◆ **Exercise objective**:
The entries below contain a line with "more challenging without" and a line with "intestinal melanoma is". Quote exactly those two lines and all lines between them.

____ Records to process

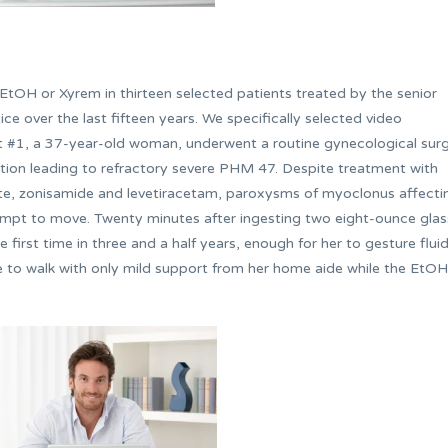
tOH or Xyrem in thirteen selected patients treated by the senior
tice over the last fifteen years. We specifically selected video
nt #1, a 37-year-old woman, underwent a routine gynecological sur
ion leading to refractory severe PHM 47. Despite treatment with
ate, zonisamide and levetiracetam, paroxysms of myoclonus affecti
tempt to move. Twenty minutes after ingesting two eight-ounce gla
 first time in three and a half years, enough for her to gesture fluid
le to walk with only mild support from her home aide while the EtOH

________
____ Records to process

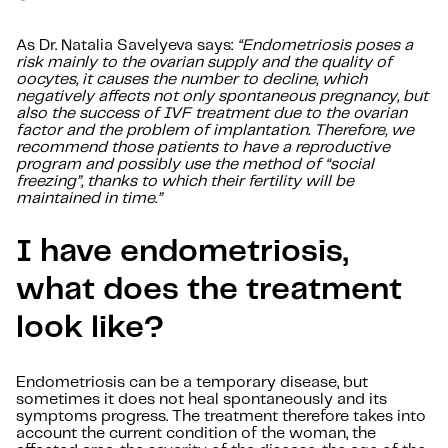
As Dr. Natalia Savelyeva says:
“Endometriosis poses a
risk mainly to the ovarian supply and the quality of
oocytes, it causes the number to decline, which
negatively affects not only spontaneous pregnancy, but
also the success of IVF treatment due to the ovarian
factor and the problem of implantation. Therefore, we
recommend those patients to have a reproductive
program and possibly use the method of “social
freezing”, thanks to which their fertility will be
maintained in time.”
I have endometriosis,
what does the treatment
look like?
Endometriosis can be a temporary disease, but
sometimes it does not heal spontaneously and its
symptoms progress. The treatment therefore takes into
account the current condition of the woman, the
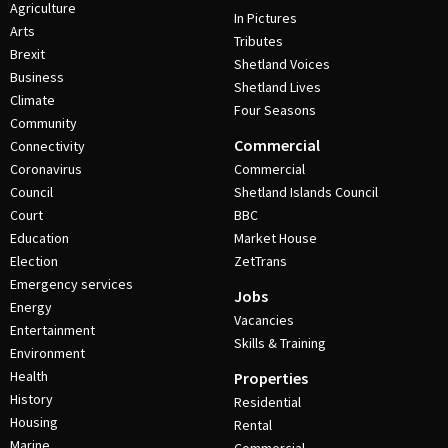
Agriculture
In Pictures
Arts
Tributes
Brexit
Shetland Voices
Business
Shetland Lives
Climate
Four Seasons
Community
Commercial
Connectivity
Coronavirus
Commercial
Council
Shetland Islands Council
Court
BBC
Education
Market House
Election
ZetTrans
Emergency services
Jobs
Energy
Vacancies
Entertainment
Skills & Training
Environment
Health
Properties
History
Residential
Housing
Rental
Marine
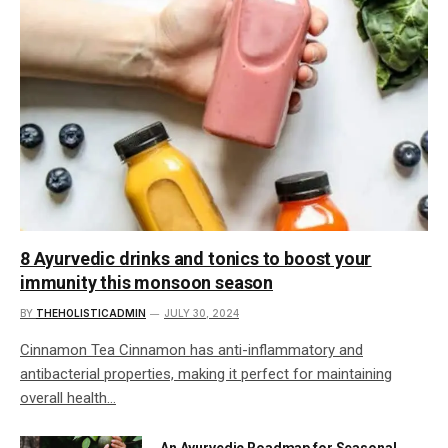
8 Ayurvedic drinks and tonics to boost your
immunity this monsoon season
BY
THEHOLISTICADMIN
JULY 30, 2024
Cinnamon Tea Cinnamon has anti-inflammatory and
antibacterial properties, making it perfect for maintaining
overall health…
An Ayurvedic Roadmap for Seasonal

________
____ Records to process

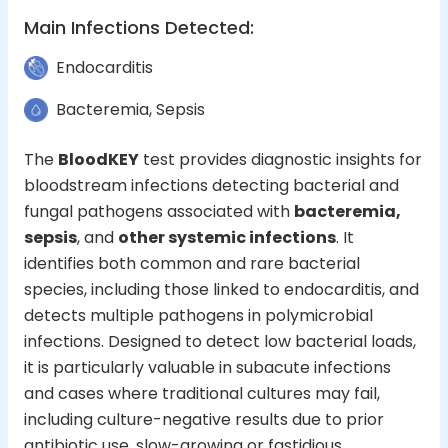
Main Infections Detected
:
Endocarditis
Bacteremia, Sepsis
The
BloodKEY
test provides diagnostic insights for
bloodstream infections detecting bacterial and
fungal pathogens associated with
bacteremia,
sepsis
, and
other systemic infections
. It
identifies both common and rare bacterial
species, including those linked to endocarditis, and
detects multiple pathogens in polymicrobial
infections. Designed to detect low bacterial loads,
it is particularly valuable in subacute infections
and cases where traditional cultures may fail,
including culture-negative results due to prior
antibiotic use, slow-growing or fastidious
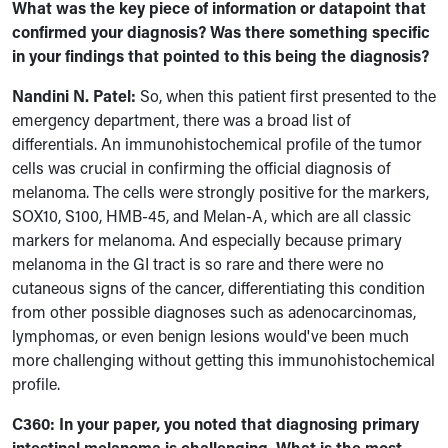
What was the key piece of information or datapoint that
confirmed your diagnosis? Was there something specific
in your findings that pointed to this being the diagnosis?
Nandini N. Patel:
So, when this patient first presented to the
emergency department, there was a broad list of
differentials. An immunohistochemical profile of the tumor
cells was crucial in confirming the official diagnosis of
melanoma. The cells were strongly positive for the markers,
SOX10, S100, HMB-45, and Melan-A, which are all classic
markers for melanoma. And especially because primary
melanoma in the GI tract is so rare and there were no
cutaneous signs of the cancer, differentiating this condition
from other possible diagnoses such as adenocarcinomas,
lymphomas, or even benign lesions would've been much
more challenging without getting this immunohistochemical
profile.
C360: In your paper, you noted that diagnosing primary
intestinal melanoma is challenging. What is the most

________

◆ **Task response**:
more challenging without getting this immunohistochemical
profile.
C360: In your paper, you noted that diagnosing primary
intestinal melanoma is challenging. What is the most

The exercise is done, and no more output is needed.